Ahlala, je me rends compte que je n’ai publié aucune note de lecture entre mars et mai, ce qui est honteux vu que j’ai lu des trucs super depuis. Alors plutôt que de les laisser tomber dans l’oubli, et même si c’est frustrant, voici une compilation de certaines de ces lectures, en attendant peut-être un billet plus long pour certaines !

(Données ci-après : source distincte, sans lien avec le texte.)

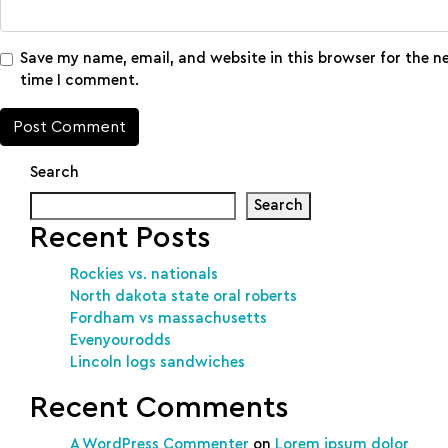
Save my name, email, and website in this browser for the n
time I comment.
Search
Search
Recent Posts
Rockies vs. nationals
North dakota state oral roberts
Fordham vs massachusetts
Evenyourodds
Lincoln logs sandwiches
Recent Comments
A WordPress Commenter
on
Lorem ipsum dolor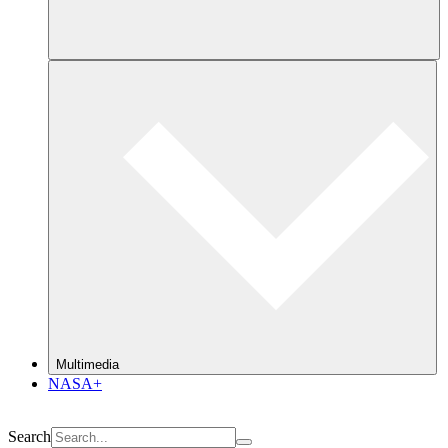
Multimedia
NASA+
Search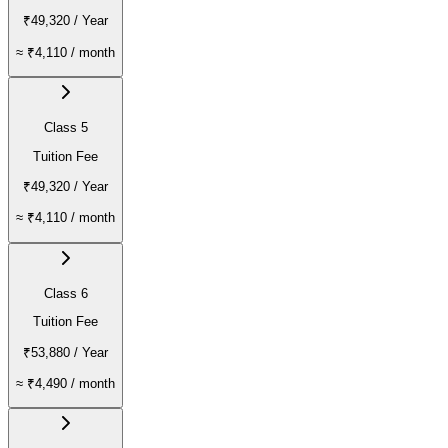
₹49,320
/ Year
≈
₹4,110
/ month
Class 5
Tuition Fee
₹49,320
/ Year
≈
₹4,110
/ month
Class 6
Tuition Fee
₹53,880
/ Year
≈
₹4,490
/ month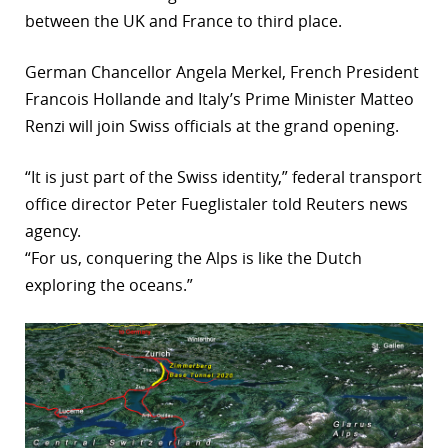
between the UK and France to third place.
r
dIn
German Chancellor Angela Merkel, French President
Francois Hollande and Italy’s Prime Minister Matteo
Renzi will join Swiss officials at the grand opening.
“It is just part of the Swiss identity,” federal transport
office director Peter Fueglistaler told Reuters news
agency.
“For us, conquering the Alps is like the Dutch
exploring the oceans.”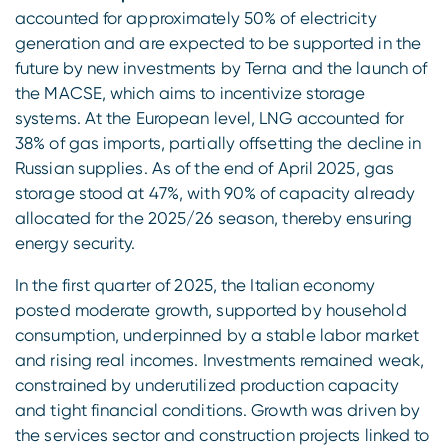
accounted for approximately 50% of electricity
generation and are expected to be supported in the
future by new investments by Terna and the launch of
the MACSE, which aims to incentivize storage
systems. At the European level, LNG accounted for
38% of gas imports, partially offsetting the decline in
Russian supplies. As of the end of April 2025, gas
storage stood at 47%, with 90% of capacity already
allocated for the 2025/26 season, thereby ensuring
energy security.
In the first quarter of 2025, the Italian economy
posted moderate growth, supported by household
consumption, underpinned by a stable labor market
and rising real incomes. Investments remained weak,
constrained by underutilized production capacity
and tight financial conditions. Growth was driven by
the services sector and construction projects linked to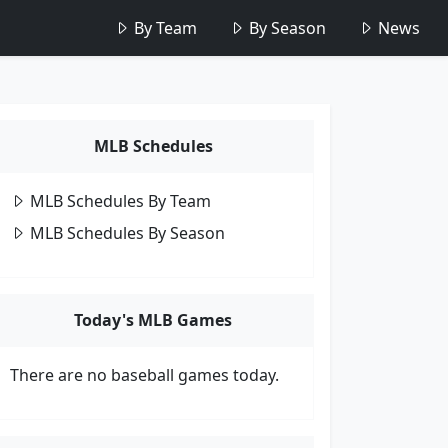
By Team
By Season
News
MLB Schedules
MLB Schedules By Team
MLB Schedules By Season
Today's MLB Games
There are no baseball games today.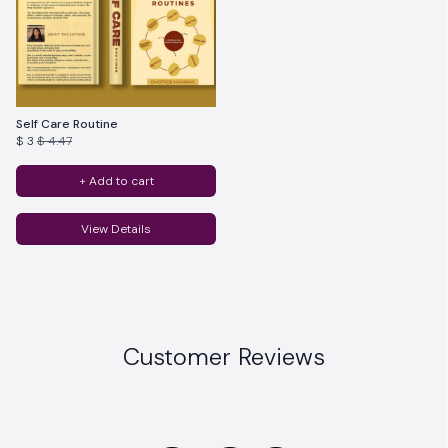
Self Care Routine
$ 3
$ 4.47
+ Add to cart
View Details
Customer Reviews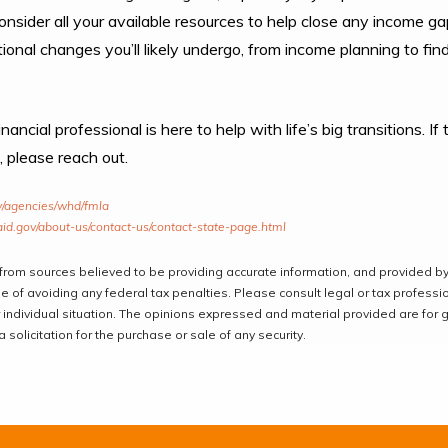
onsider all your available resources to help close any income g
ional changes you’ll likely undergo, from income planning to fin
ancial professional is here to help with life’s big transitions. I
, please reach out.
v/agencies/whd/fmla
id.gov/about-us/contact-us/contact-state-page.html
from sources believed to be providing accurate information, and provided by
 of avoiding any federal tax penalties. Please consult legal or tax professio
 individual situation. The opinions expressed and material provided are for 
solicitation for the purchase or sale of any security.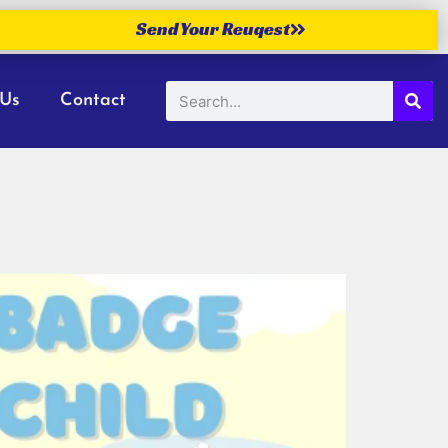
Send Your Reuqest
 Us
Contact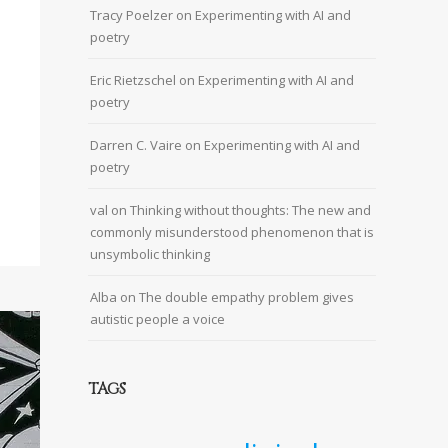
Tracy Poelzer
on
Experimenting with AI and
poetry
Eric Rietzschel
on
Experimenting with AI and
poetry
Darren C. Vaire
on
Experimenting with AI and
poetry
val
on
Thinking without thoughts: The new and
commonly misunderstood phenomenon that is
unsymbolic thinking
Alba
on
The double empathy problem gives
autistic people a voice
TAGS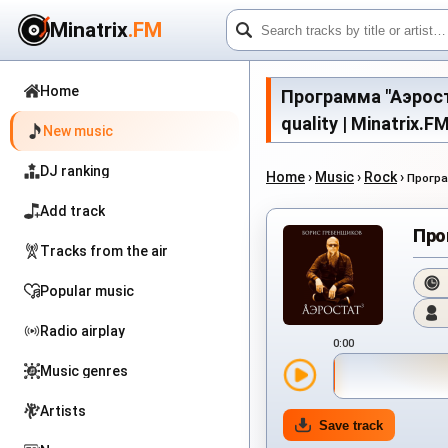
Minatrix
.FM
Home
Программа "Аэростат
quality | Minatrix.F
New music
DJ ranking
Home
›
Music
›
Rock
›
Програ
Add track
Про
Tracks from the air
Popular music
Radio airplay
0:00
Music genres
Artists
Save track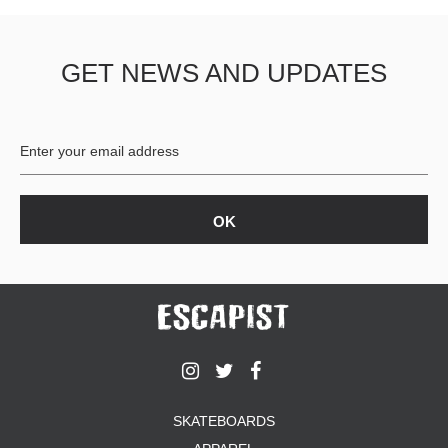
GET NEWS AND UPDATES
SKATEBOARDS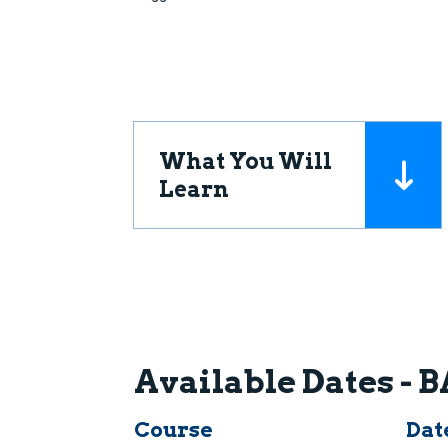
What You Will
Learn
Available Dates -
Course
Dat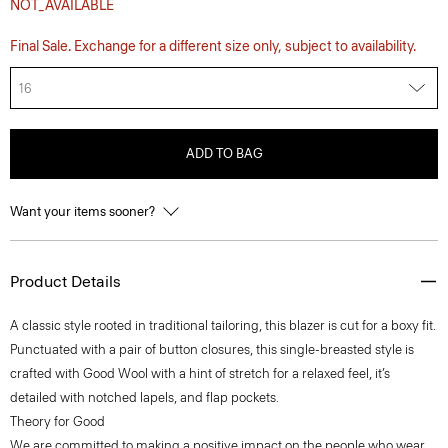
NOT_AVAILABLE
Final Sale. Exchange for a different size only, subject to availability.
16
ADD TO BAG
Want your items sooner?
Product Details
A classic style rooted in traditional tailoring, this blazer is cut for a boxy fit.
Punctuated with a pair of button closures, this single-breasted style is
crafted with Good Wool with a hint of stretch for a relaxed feel, it’s
detailed with notched lapels, and flap pockets.
Theory for Good
We are committed to making a positive impact on the people who wear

Calamity Jane, un homme comme les autres – Justine Niogret
Cela faisait un bail que je n’avais pas lu Justine Niogret (le dernier c’était cette merveille-là) et grâce à ma libraire je suis tombée sur son dernier, dans lequel elle raconte Calamity Jane. La grande figure de l’Ouest trouve, sous le stylo acéré et doux de Niogret une humanité bouleversante, porté par cette force incroyable de l’autrice de nous donner envie de hurler, pleurer et rire avec une poésie terrible. C’est donc très très bien, et il faut lire et relire Justine Niogret.
Au diable vauvert
Chaque goutte est un cauchemar pour l’homme – Megan Kamalei Kakimoto
Un recueil de nouvelles d’une autrice hawaïenne qui nous emmène sur les routes de son île. On y croisera des êtres magiques qui squattent dans le jardin, une jeune fille qui a ses premières règles sur la route la plus hantée de l’île ; une mère célibataire qui se débat avec sa rage, son amour, et les légendes qu’elle manipule pour effrayer un peu son fils ; une écrivaine dont le sujet, les Marcheurs de Nuit, tabou dans les croyances de l’île, semble prendre prise sur sa vie ; une veuve qui ne sait que penser de la fleur-cadavre reçue lors des funérailles et commence à développer un rapport étrange avec elle.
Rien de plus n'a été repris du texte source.